Soon after, I began meeting more international students like Lewis, Joe, Manabu, Ikki, Taka, Naoki and Yan, to name a few. I was pleased with the progress I saw from each of these individuals with every passing day.

It is rewarding beyond words to give help and leave a lasting impact on the lives of these students. In the short month that I have known Akitomo, I have learned more about Japan than I had known in my nearly twenty years of life prior to meeting him. Each student has offered me insight on their sides of the story--looking into the United States from the outside--which is of great interest to me.

It's safe to say that this has been a humbling experience. When you encounter different cultures from a primary source--in this case, the international students--it makes you feel very small. It's like each student is a new chapter to a story, and each has a different perspective. As I explained to Akitomo, just over two months ago, he lived on the east-central coast of Japan, I lived in Upstate New York, and our lives didn't seem destined to cross paths. Now, Akitomo and I are good friends and are learning a great deal from one another. It's still hard for me to wrap my mind around that.

More recently, I have been teaching myself Japanese (Nihongo/日本語) with the help of many friends and, of course, Danielle. It's a hard language to learn as there are two alphabets: Hiragana (平仮名/ひらがな/ヒラガナ), where the vowels A, I, U, E, and O look like あ、い、う、え、お, and Katakana (片仮名/かたかな/カタカナ), where the vowels A, I, U, E, and O look like ア、イ、ウ、エ、オ. There is also Kanji (漢字), which is the use of Chinese characters in the Japanese language. Kanji is hard to learn unless you know the meaning of each character, but I know a very small amount. For instance, the kanji for Japan (Nihon/Nippon) looks like 日本. Japan is officially called Nihon-koku or Nippon-koku, meaning "sun origin country."

I have also started to attend Japanese Student Association (JSA) meetings. I recognize a few faces, but for the most part, I'm meeting new people. Last weekend, I met the Vice President of the JSA, Kazuto, and the President, Shiho. I also saw Emma, whom I consider to be one of the greatest forces behind my decision to study in Japan, for the first time in over three months.

I also met a wonderful and very kind person named Tomoya, who came here from Kansai Gaidai at the beginning of last year. I was recently able to sit down and talk to him a bit about Kansai Gaidai and the Kansai region of Japan, and what it's like to live near Osaka and Kyoto. He grew up outside of Kyoto in a rural area, yet he still lived very close to Japan's second largest metropolis (Osaka-Kyoto-Nara). I also explained to him what it was like to grow up in Albany and how the area has changed so much in the past decade. While the converstation was limited to only an hour, I learned a lot from Tomoya-san, and I'm looking forward to talking to him again.
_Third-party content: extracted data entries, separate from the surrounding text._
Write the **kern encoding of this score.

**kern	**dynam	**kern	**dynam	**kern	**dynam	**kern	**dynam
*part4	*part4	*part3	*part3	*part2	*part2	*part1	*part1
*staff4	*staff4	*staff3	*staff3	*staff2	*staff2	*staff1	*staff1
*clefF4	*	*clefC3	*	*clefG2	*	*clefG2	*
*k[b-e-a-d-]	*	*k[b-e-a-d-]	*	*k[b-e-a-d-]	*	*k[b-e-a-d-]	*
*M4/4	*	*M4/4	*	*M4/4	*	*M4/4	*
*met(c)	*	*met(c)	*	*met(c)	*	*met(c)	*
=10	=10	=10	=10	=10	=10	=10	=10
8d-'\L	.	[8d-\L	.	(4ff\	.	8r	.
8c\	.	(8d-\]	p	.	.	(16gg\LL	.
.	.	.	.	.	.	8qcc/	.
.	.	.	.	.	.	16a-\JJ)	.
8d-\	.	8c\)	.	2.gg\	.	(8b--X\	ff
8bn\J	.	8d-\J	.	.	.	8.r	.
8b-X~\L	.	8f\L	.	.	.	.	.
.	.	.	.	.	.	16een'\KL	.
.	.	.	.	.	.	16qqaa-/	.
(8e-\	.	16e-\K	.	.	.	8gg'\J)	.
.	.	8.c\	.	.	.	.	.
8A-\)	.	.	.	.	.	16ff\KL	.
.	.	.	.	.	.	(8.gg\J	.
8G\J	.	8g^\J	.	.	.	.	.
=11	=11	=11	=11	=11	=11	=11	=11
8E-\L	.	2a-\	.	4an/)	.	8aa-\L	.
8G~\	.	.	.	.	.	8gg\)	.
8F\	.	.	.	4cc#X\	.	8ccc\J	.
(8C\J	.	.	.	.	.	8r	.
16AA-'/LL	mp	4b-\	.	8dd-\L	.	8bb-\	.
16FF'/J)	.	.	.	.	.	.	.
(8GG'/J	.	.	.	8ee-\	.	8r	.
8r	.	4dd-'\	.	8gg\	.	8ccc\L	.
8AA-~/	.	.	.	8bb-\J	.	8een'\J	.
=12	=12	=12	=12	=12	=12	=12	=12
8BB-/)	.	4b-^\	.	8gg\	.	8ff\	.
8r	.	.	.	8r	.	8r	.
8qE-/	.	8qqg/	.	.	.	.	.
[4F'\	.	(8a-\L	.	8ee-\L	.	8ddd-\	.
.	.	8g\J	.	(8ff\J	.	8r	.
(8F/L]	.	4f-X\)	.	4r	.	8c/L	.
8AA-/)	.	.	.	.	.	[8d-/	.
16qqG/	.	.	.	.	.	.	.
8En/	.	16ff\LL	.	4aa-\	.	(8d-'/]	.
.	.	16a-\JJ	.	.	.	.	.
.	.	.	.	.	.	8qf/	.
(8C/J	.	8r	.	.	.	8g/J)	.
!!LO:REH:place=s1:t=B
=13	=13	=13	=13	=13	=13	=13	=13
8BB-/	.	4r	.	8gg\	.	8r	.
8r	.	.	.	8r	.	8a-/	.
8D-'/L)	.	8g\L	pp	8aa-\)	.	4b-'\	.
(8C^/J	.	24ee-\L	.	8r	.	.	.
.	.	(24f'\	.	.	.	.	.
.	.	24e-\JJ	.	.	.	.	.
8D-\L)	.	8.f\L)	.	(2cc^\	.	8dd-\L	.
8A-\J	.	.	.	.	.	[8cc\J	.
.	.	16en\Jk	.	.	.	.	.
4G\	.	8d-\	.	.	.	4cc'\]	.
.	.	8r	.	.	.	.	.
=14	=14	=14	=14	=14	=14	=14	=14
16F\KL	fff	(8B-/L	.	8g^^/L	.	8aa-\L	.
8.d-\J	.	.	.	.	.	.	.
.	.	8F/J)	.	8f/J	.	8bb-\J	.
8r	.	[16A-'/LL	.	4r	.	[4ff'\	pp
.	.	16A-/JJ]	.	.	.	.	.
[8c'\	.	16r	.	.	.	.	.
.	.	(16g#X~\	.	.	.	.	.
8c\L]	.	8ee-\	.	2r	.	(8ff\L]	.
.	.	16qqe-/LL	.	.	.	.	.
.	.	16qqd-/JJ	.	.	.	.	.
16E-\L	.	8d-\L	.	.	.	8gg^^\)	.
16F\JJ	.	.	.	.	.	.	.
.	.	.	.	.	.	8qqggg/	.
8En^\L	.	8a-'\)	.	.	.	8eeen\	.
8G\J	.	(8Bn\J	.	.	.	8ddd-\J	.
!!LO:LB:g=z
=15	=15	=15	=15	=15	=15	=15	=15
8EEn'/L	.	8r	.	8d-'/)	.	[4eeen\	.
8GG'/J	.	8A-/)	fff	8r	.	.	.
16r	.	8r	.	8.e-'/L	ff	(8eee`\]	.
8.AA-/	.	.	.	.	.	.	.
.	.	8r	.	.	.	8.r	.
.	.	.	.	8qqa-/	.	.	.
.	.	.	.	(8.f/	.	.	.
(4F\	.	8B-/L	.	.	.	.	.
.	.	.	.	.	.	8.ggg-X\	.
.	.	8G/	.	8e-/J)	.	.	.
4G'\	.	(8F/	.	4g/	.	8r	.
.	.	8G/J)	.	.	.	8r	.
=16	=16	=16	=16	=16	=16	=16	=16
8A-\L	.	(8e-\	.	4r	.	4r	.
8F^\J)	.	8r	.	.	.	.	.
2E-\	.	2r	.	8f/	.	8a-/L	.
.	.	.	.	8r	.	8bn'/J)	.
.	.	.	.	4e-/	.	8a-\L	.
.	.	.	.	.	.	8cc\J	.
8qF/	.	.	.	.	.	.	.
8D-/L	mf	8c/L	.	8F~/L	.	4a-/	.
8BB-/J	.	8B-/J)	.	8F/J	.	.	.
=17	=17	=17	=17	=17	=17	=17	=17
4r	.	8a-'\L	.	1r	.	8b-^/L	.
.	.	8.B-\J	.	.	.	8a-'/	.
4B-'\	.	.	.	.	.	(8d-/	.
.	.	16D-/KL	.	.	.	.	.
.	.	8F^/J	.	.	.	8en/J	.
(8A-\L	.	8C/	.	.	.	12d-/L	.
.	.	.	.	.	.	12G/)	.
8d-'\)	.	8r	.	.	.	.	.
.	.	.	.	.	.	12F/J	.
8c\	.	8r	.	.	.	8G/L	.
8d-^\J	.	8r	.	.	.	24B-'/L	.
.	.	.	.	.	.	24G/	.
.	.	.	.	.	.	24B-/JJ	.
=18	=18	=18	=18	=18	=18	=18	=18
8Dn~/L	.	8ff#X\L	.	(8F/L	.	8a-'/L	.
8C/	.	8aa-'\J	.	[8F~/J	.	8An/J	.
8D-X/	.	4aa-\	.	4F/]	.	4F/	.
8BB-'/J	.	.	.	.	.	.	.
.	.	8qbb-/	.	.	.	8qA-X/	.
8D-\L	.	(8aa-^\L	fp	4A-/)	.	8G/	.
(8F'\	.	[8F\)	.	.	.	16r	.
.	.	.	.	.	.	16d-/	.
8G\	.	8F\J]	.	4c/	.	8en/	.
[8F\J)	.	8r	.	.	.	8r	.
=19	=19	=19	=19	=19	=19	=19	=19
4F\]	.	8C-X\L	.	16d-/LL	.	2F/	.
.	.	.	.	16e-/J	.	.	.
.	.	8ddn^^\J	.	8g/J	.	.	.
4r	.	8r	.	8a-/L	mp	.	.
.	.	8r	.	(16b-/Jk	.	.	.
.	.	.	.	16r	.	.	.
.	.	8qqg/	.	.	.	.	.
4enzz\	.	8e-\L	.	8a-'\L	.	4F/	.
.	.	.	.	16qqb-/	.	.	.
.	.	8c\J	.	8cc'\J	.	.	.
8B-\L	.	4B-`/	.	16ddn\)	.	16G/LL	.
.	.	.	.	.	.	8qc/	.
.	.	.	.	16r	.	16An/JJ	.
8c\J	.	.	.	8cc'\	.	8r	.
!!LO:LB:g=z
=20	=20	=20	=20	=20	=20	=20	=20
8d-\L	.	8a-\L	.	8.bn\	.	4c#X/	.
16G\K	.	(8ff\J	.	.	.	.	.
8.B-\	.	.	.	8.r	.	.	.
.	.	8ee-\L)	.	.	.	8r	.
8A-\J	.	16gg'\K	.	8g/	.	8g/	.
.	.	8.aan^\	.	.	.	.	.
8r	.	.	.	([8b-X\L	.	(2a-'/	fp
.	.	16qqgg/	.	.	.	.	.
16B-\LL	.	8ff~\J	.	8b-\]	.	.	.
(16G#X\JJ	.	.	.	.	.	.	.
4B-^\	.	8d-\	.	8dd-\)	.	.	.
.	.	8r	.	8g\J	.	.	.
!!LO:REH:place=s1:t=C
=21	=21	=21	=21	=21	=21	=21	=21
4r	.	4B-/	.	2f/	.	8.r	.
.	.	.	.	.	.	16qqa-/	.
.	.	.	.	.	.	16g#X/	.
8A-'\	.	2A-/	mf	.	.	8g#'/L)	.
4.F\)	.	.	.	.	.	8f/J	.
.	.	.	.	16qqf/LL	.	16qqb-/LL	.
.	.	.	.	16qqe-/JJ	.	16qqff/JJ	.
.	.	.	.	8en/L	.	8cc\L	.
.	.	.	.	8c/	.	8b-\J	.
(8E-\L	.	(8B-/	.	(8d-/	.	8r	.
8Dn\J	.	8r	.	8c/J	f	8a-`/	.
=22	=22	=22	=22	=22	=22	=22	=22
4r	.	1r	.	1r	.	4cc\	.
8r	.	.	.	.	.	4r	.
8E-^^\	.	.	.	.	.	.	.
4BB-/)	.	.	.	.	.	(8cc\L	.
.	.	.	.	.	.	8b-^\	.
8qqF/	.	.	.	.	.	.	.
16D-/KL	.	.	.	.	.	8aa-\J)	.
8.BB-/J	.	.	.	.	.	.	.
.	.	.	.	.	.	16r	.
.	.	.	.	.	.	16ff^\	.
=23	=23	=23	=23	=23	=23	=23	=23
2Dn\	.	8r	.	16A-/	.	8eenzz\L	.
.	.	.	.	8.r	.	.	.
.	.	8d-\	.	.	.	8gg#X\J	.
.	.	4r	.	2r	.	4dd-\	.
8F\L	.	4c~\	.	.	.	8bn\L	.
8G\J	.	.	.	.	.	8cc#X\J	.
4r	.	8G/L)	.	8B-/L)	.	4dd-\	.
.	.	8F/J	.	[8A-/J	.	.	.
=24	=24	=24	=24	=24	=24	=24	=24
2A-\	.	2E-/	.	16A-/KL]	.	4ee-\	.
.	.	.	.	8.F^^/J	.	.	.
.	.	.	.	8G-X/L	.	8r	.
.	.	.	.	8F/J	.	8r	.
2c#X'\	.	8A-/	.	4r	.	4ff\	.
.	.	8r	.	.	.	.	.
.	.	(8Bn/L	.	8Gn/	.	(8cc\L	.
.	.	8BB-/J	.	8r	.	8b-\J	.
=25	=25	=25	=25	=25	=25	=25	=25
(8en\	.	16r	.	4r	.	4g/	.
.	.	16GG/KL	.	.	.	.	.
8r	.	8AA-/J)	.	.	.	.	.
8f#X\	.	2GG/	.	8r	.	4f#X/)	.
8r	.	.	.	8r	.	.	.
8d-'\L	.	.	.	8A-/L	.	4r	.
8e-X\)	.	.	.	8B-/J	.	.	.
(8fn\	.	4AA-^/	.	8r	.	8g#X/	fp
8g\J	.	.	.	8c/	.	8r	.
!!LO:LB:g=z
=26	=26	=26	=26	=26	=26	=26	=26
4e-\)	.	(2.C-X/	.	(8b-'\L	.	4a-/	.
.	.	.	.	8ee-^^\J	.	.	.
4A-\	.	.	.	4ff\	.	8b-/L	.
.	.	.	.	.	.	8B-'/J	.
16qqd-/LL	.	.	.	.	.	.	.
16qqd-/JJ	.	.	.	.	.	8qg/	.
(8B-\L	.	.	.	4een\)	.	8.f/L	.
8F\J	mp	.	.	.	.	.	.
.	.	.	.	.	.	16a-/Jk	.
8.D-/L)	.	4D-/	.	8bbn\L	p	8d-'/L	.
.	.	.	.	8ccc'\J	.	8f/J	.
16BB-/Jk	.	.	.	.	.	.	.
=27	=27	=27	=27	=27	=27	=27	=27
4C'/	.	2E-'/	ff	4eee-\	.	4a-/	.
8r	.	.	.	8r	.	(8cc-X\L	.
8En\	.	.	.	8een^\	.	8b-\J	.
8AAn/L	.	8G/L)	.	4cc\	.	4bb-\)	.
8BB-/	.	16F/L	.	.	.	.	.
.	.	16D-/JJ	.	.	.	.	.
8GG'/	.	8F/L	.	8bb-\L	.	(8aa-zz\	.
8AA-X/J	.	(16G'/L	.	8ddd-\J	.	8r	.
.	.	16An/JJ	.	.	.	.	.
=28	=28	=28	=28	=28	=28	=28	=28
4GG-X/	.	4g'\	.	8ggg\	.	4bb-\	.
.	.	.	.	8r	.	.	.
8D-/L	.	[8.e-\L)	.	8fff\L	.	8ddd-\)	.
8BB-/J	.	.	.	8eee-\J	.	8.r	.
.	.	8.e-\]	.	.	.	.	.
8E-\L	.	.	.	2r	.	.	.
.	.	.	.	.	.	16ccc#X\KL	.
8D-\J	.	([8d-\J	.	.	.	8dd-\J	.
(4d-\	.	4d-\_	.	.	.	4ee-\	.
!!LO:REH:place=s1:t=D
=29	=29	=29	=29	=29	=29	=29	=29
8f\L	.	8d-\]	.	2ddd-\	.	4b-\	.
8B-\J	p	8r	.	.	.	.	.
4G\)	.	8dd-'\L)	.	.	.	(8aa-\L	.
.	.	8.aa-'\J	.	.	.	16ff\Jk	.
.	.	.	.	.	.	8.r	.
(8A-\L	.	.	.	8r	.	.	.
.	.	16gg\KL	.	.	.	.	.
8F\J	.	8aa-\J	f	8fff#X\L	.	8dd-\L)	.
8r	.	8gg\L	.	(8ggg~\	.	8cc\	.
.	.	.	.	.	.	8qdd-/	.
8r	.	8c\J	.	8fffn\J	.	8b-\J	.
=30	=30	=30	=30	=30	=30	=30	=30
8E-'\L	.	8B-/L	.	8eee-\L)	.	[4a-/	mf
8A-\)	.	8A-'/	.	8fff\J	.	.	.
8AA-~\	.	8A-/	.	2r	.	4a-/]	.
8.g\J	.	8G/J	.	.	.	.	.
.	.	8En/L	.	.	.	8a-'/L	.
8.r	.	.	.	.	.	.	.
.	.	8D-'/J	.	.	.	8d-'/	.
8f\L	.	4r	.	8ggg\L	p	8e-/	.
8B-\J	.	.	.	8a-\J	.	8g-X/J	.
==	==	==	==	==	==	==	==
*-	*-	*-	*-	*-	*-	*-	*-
I have a feeling he'll be a huge force in preparing me for life in Japan.

As the semester picks up, I'll be writing more about my ongoing journey and the preparations for my upcoming travels. I am beyond excited to have the opportunity to experience life in such a romanticized country. I also have many anxieties about living halfway across the world. Will I meet many people? Will the language barrier be too great? What if something bad happens while I'm there? I guess we'll just have to wait and see. Needless to say, this is one giant leap out of my comfort zone, but in my opinion it's the best way to learn and grow.